(Version difference data)
──────────
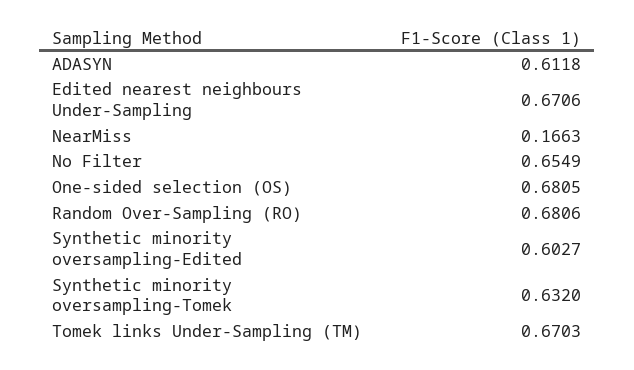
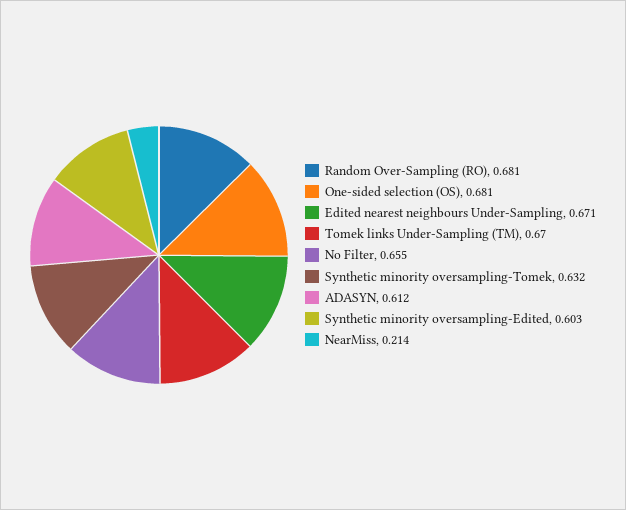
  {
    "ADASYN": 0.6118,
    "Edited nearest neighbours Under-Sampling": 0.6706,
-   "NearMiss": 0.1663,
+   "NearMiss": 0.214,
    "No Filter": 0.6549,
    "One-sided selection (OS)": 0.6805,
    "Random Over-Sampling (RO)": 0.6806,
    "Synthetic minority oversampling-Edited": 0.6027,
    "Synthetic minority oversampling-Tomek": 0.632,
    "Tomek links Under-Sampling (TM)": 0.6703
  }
──────────
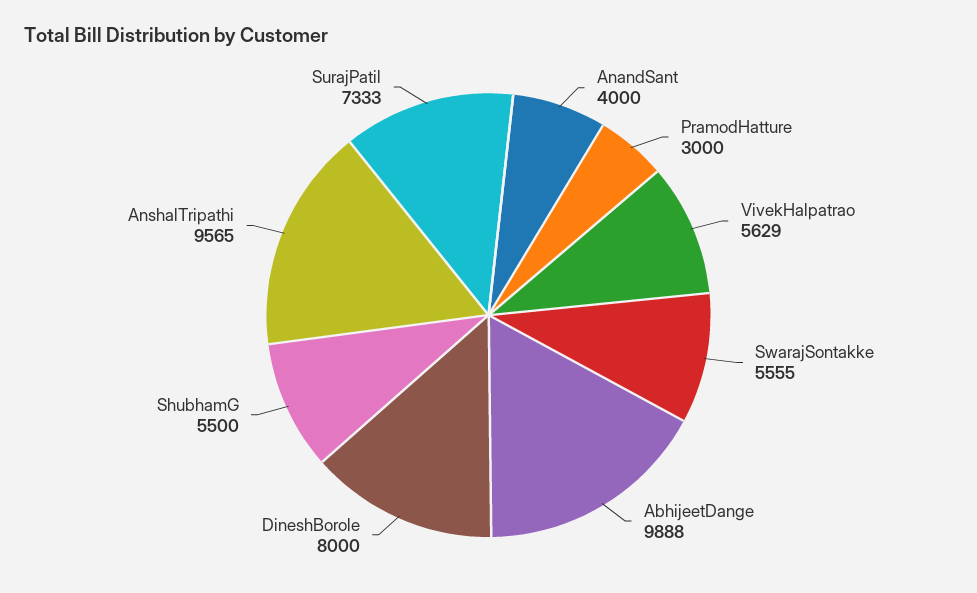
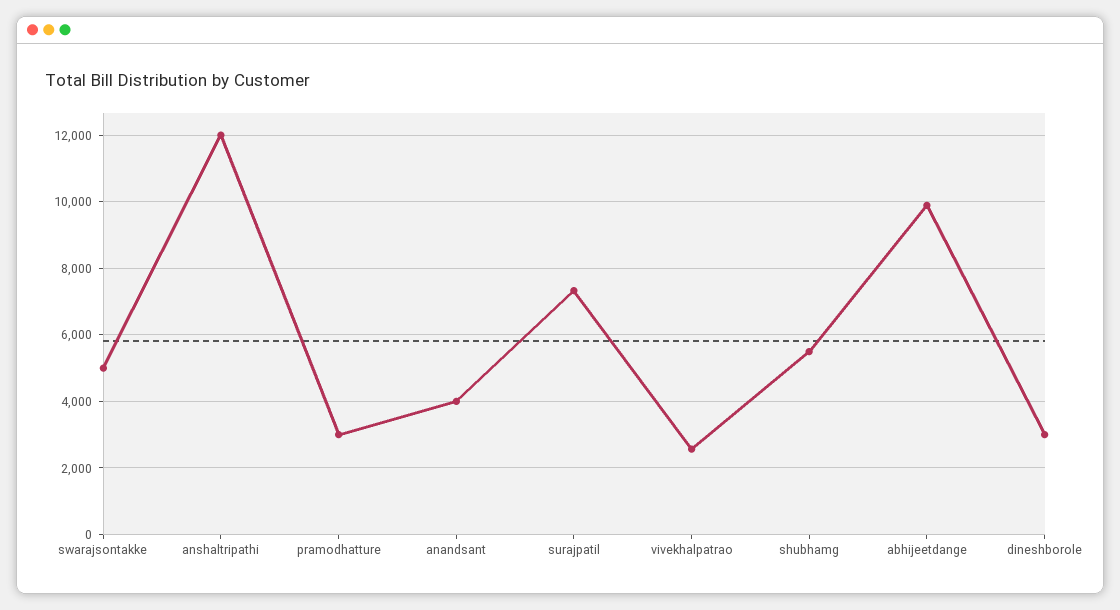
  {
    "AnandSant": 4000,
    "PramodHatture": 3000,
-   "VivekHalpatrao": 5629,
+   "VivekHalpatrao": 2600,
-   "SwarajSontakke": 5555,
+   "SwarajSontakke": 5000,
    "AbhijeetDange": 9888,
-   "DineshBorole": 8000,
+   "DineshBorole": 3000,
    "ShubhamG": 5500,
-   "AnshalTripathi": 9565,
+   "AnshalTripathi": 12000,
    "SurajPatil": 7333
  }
──────────
## THE TASK
Only the number is wanted: how many lines above include the word "Synthetic"?

## ANSWER FOR THE TASK
2